Jobs →
[a] Decide whether each of the following statements agrees with the account of the feed mill fire, answering yes or no and quoting the words of the account that settle it: (i) firefighters were alerted at about 5:30 a.m. on Dec. 8; (ii) all six grain towers were destroyed; (iii) both rail cars on the nearby sidings were damaged beyond repair.
[b] Write the next paragraph of the account of the feed mill fire in Vergennes, picking up after its final sentence.

Source →
= = = = = = =

The building, essentially a metal shell that covered almost an acre with a small office area in one end, went up quickly. Vergennes Fire Chief Jim Breur said there were combustible materials inside a wide-open space filled with grain bins, conveyor belts, processors, mixers and other equipment.
“It went up just like a torch when it went,” Breur said. “It’s a feed mill, so it’s all grain dust all through the building. It’s all open. And it’s nothing but tin holding it in there, so you get the heat. The grain dust just blows through there.”
Firefighters were alerted at about 5:30 a.m. on Dec. 8. Breur left his home near Lake Champlain moments afterward and already had a good idea fire crews were going to be playing defense.
“When I left my house in West Addison I could see it from there. It was visible from everywhere,” he said.
Vergennes City Clerk Joan Devine lives on nearby Armory Lane and saw the fire before 6 a.m. She described flames reaching a hundred feet or more over the building.
“It lit up the sky,” Devine said.
Breur said there was some wood in the structure, including support posts and framing in the office area. The interior and exterior were total losses, he said, although at least five of the six grain towers survived, and it appears the contents were possibly undamaged. CREWS FROM 10 fire departments responded to the fire off Meigs Road in Vergennes Saturday morning, and some of them stayed there 10 hours putting the blaze to bed.
Photo courtesy of Peter Kellerman
Two rail cars on nearby sidings were also damaged, one beyond repair, but one only cosmetically, Breur said. Officials also notified Vermont Railway to postpone a regularly scheduled trip until the firefighters could bring the situation under control.

= = = = = = =

Stored entries →

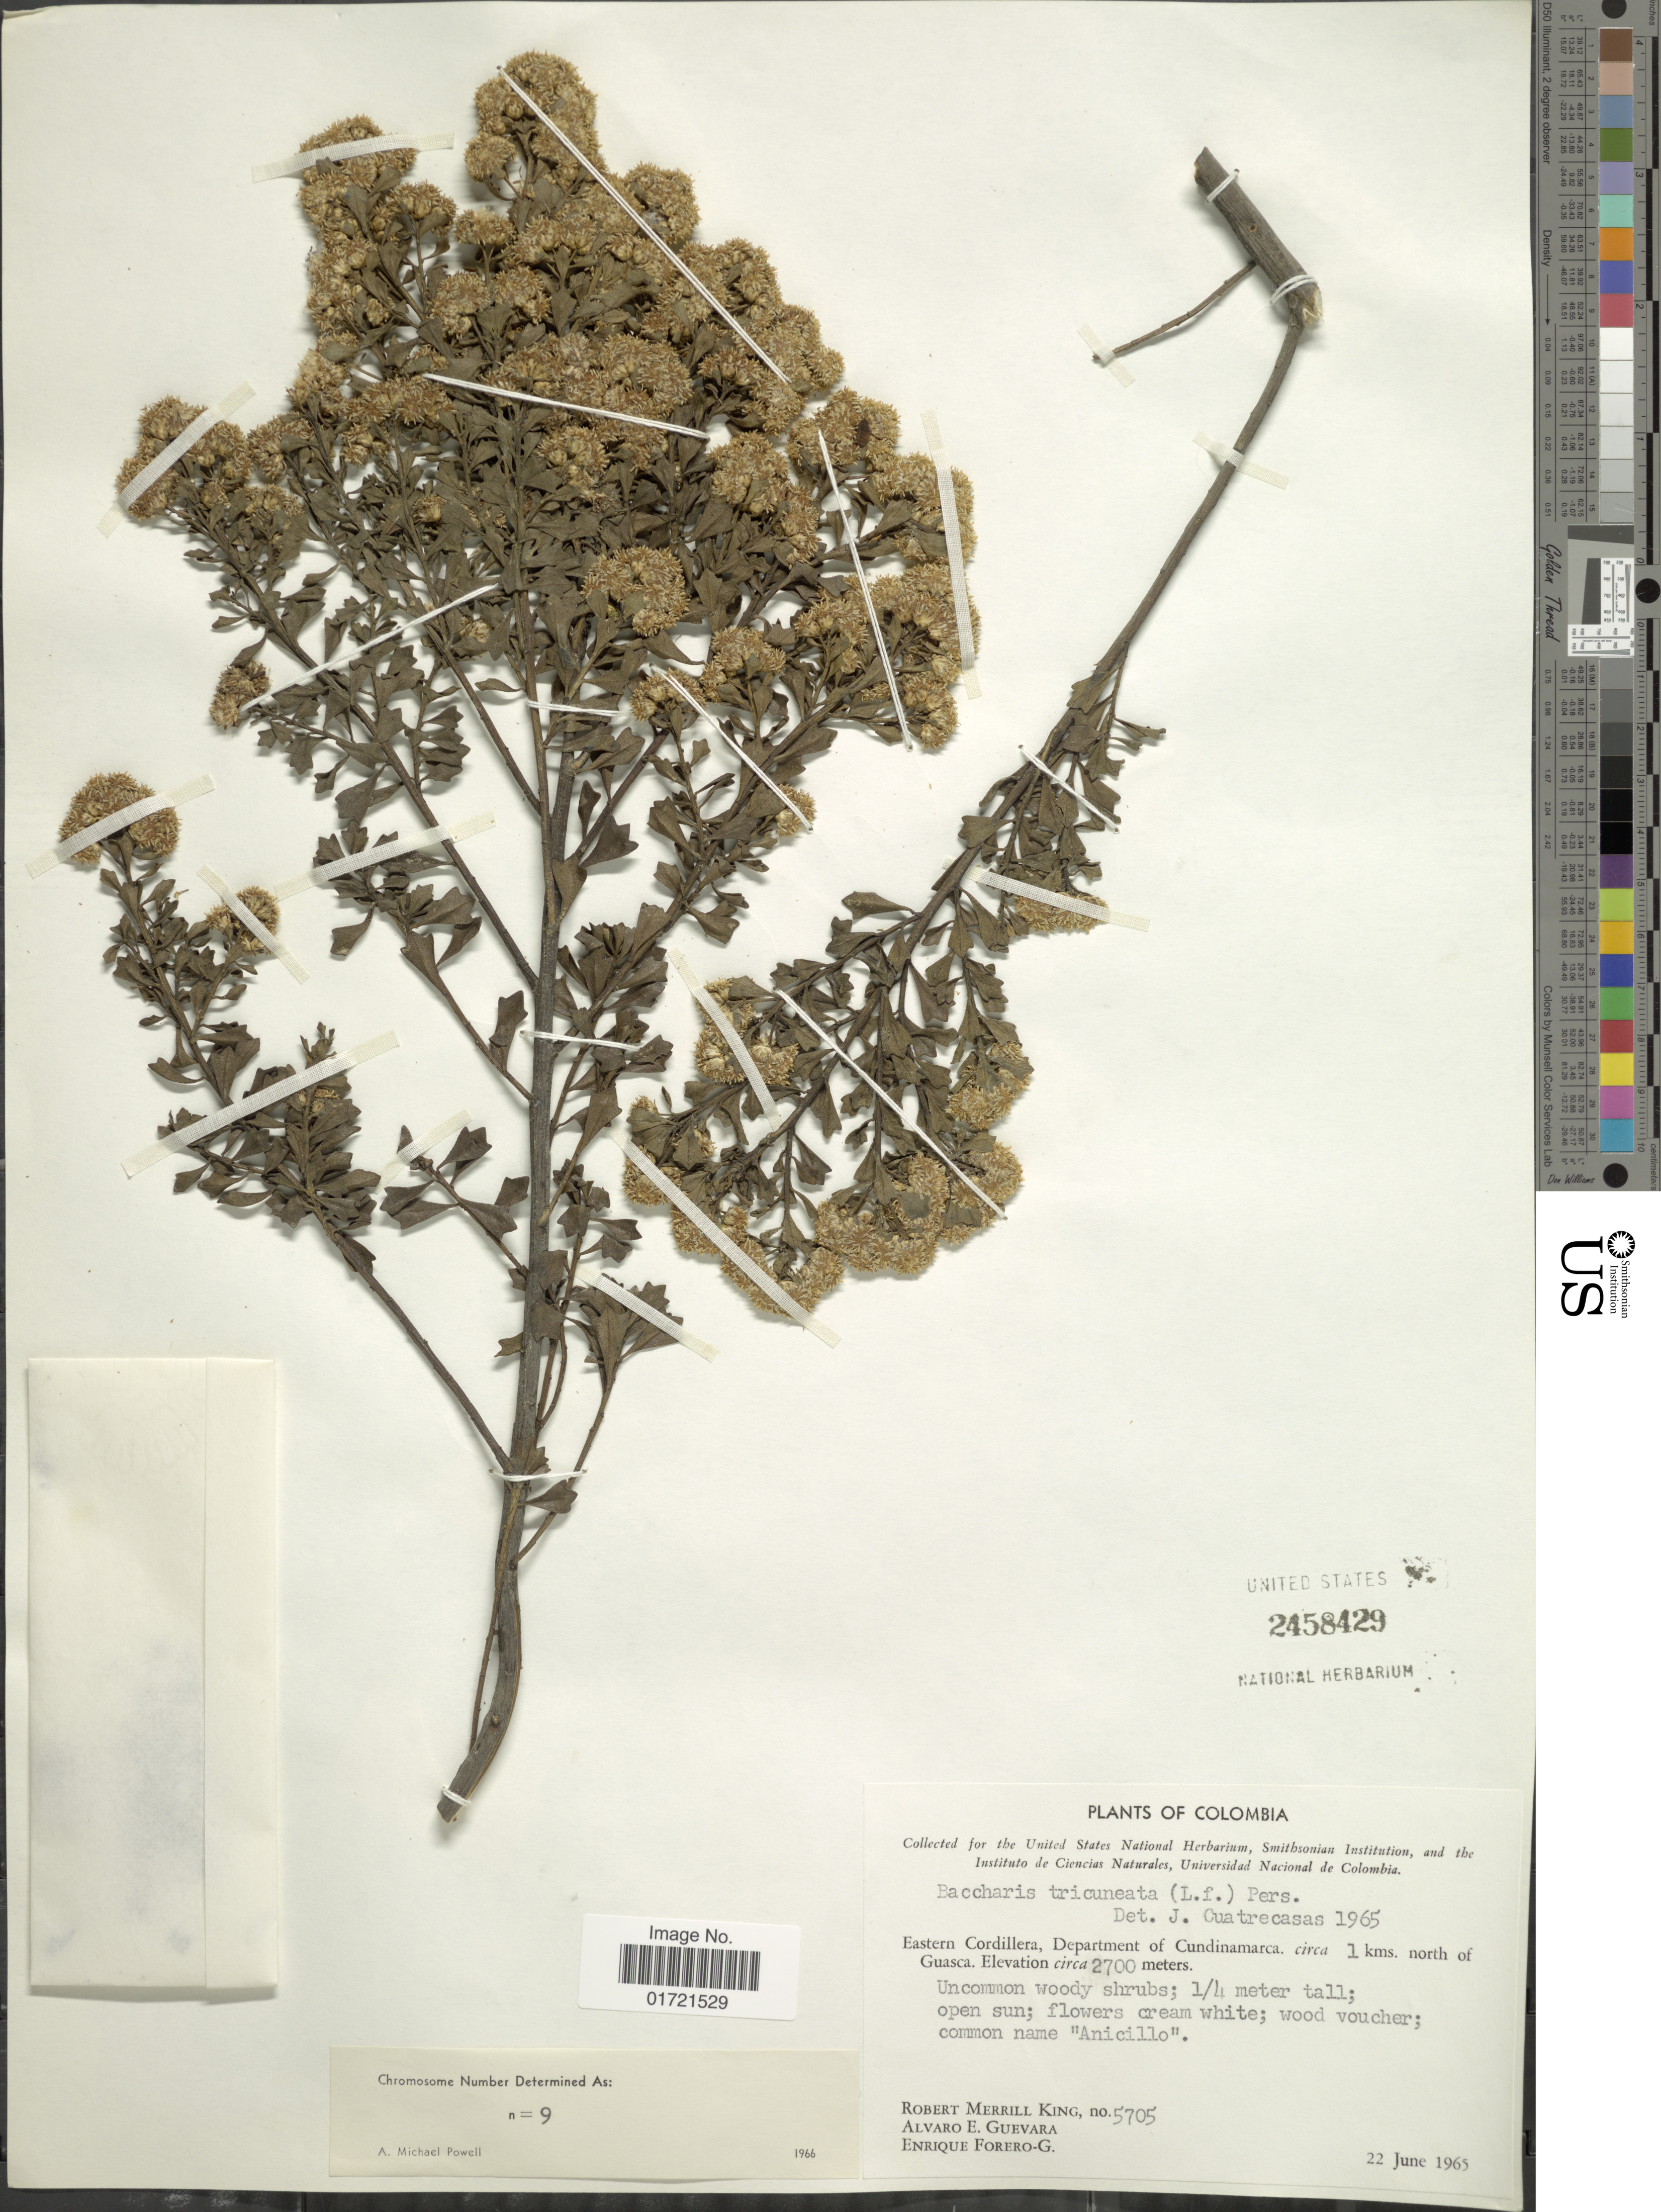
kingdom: Plantae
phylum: Tracheophyta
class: Magnoliopsida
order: Asterales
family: Asteraceae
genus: Baccharis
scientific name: Baccharis tricuneata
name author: (L. f.) Pers.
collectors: R. M. King, A. E. Guevara & E. Forero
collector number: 5705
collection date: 1965-06-22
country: Colombia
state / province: Cundinamarca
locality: Eastern Cordillera, circa 1 kms. north of Guasca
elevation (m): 2700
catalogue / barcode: US 2458429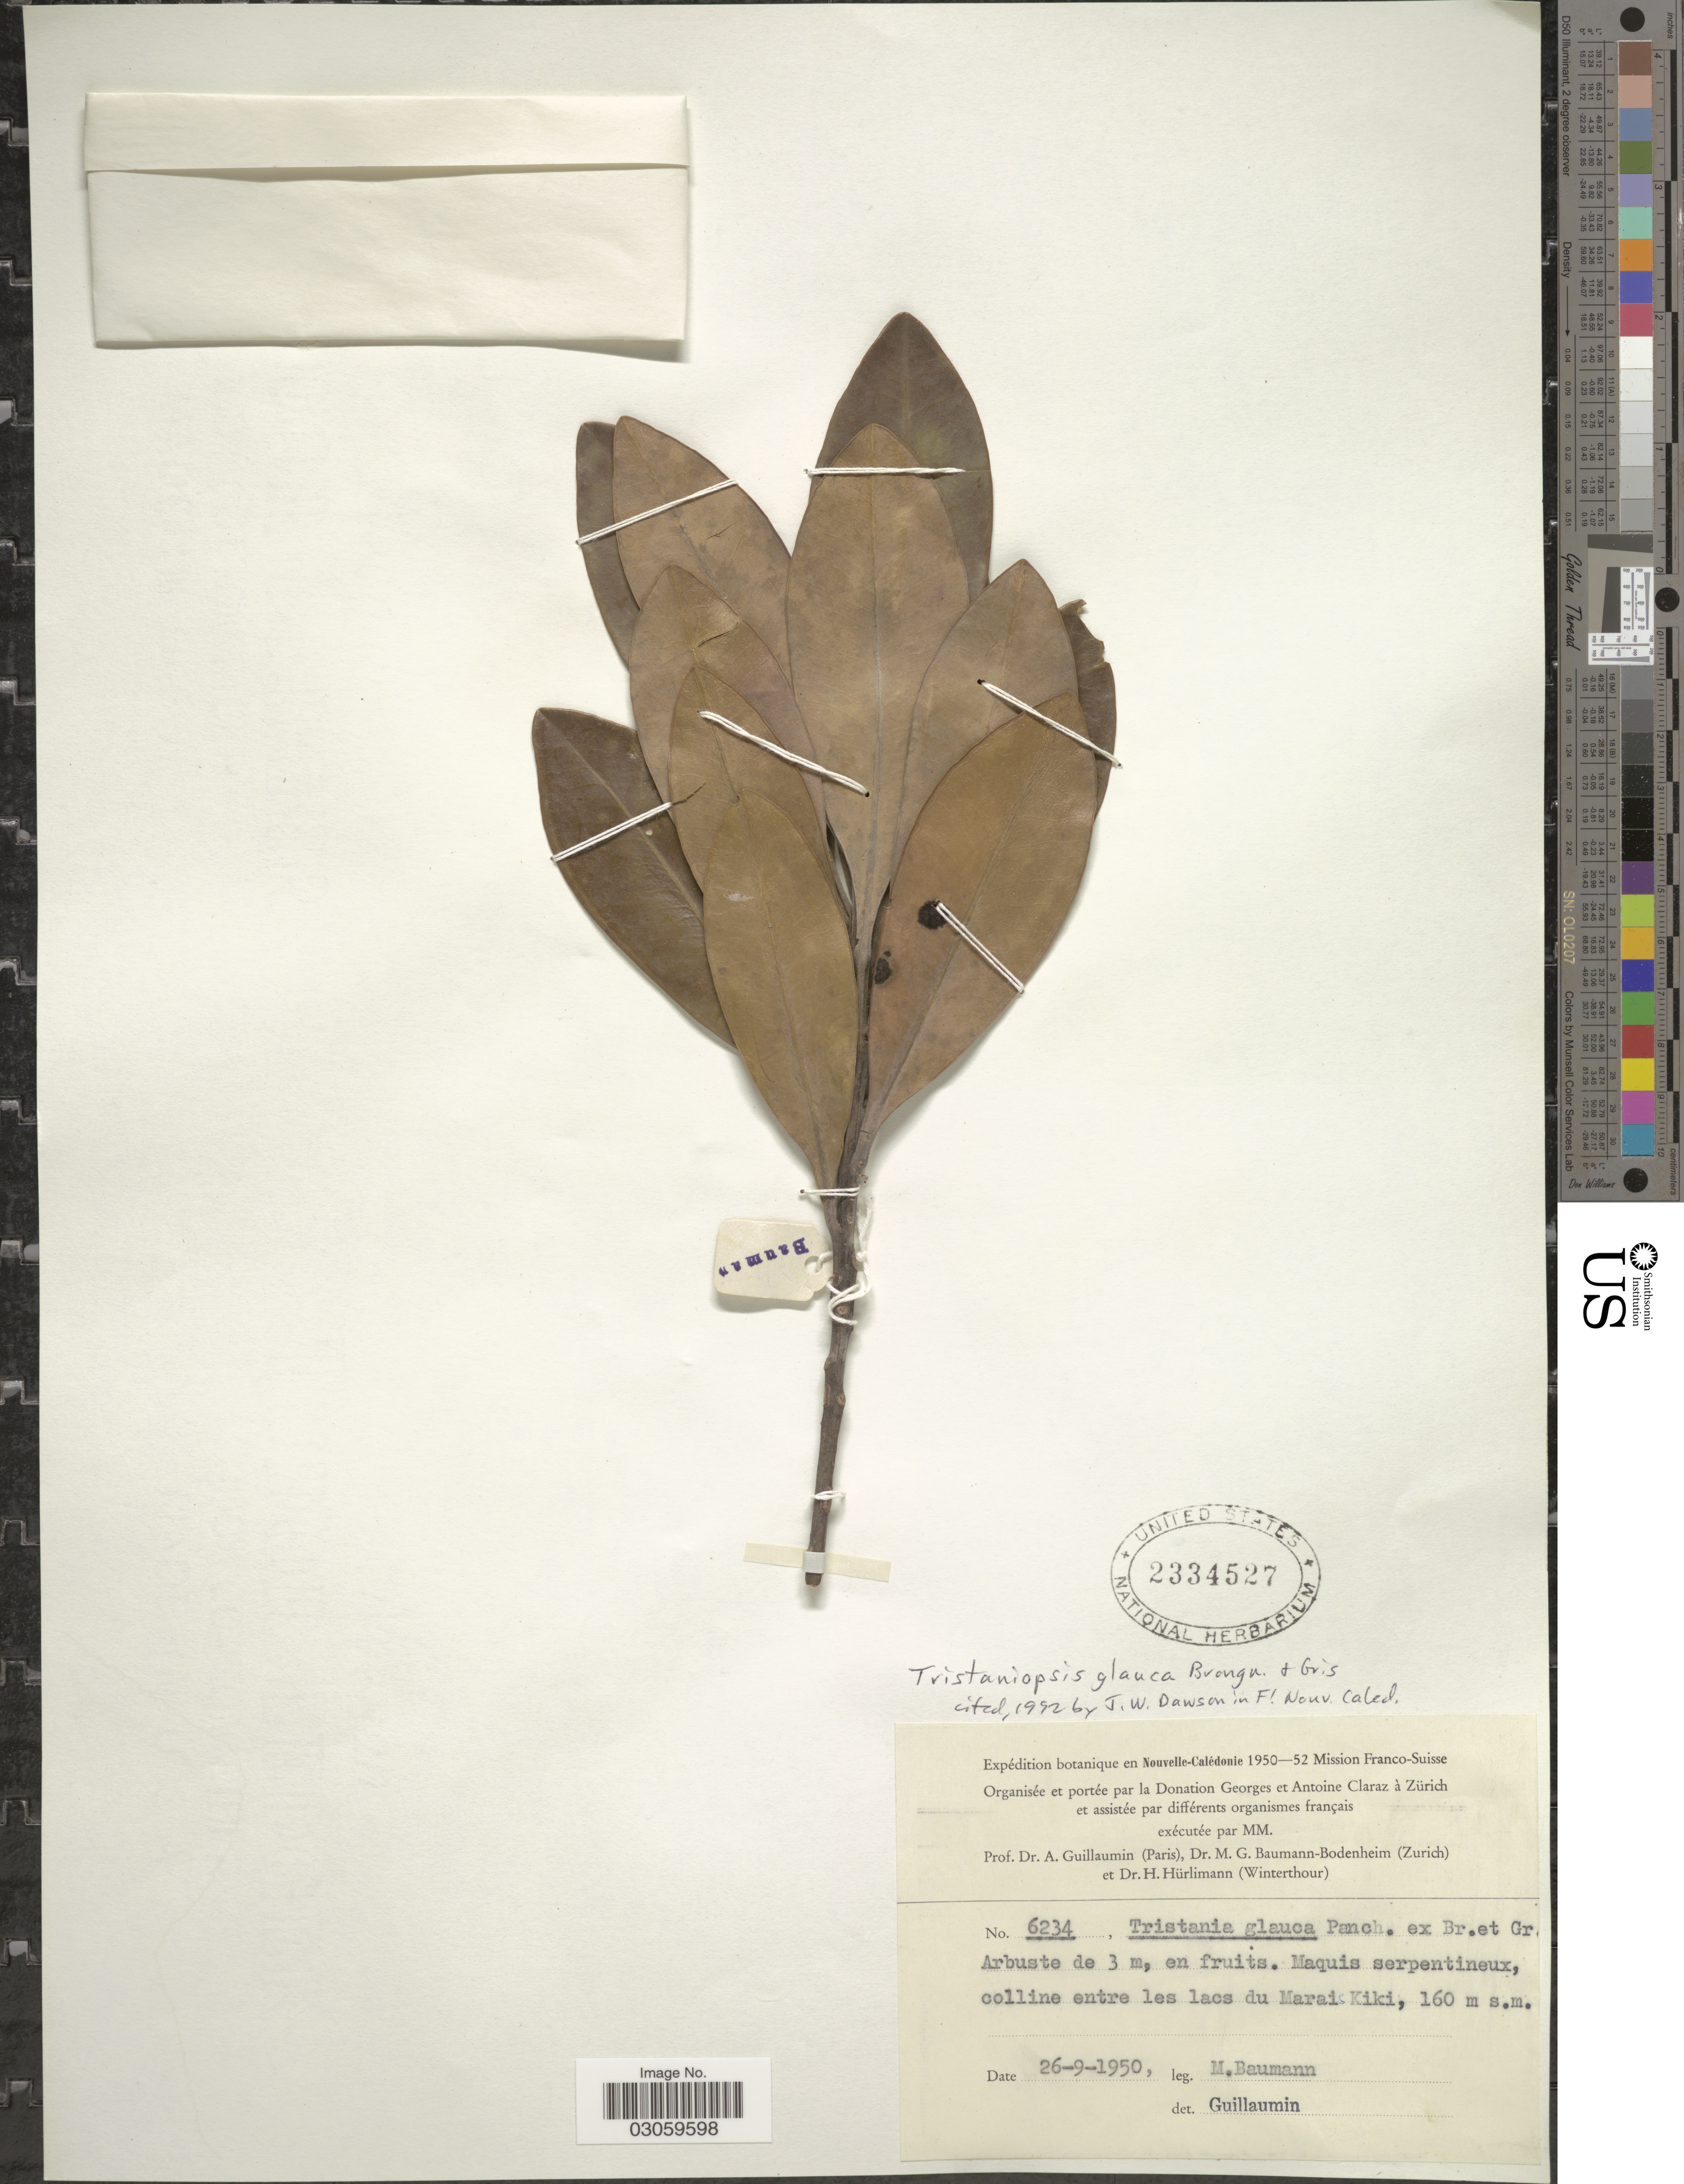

= = = = = = =

Results of the exercise →
[a]
(i) Yes: "Firefighters were alerted at about 5:30 a.m. on Dec. 8."
(ii) No: "at least five of the six grain towers survived"
(iii) No: "one beyond repair, but one only cosmetically"

[b]
Fortunately, he said, other structures in the neighborhood were not too close to the building, and the roughly three-dozen firefighters and at least two-dozen trucks from 10 area departments were able to protect other buildings from being damaged.
“The other buildings, thank goodness, were quite a distance away. But you still have to contain it and keep going,” Breur said. “It was all defensive. There was nothing offensive in the whole piece because it was too late when we got there.”
Firefighters from Ferrisburgh, Addison, New Haven, Monkton, Charlotte, Shelburne, Bridport, Bristol and Hinesburg came to aid the Vergennes Fire Department on the scene, and there was a firefighting presence on Meigs Road for almost 10 hours. Breur on Monday said the department was planning to continue to keep an eye on the site.
Despite the building’s size the property was assessed at just $140,000, according to Devine, with $111,000 of that due to land value.
The cause of the fire is not yet known, although Breur believes it probably started in the building’s north end, near the silos.
“It’s still under investigation,” he said on Monday.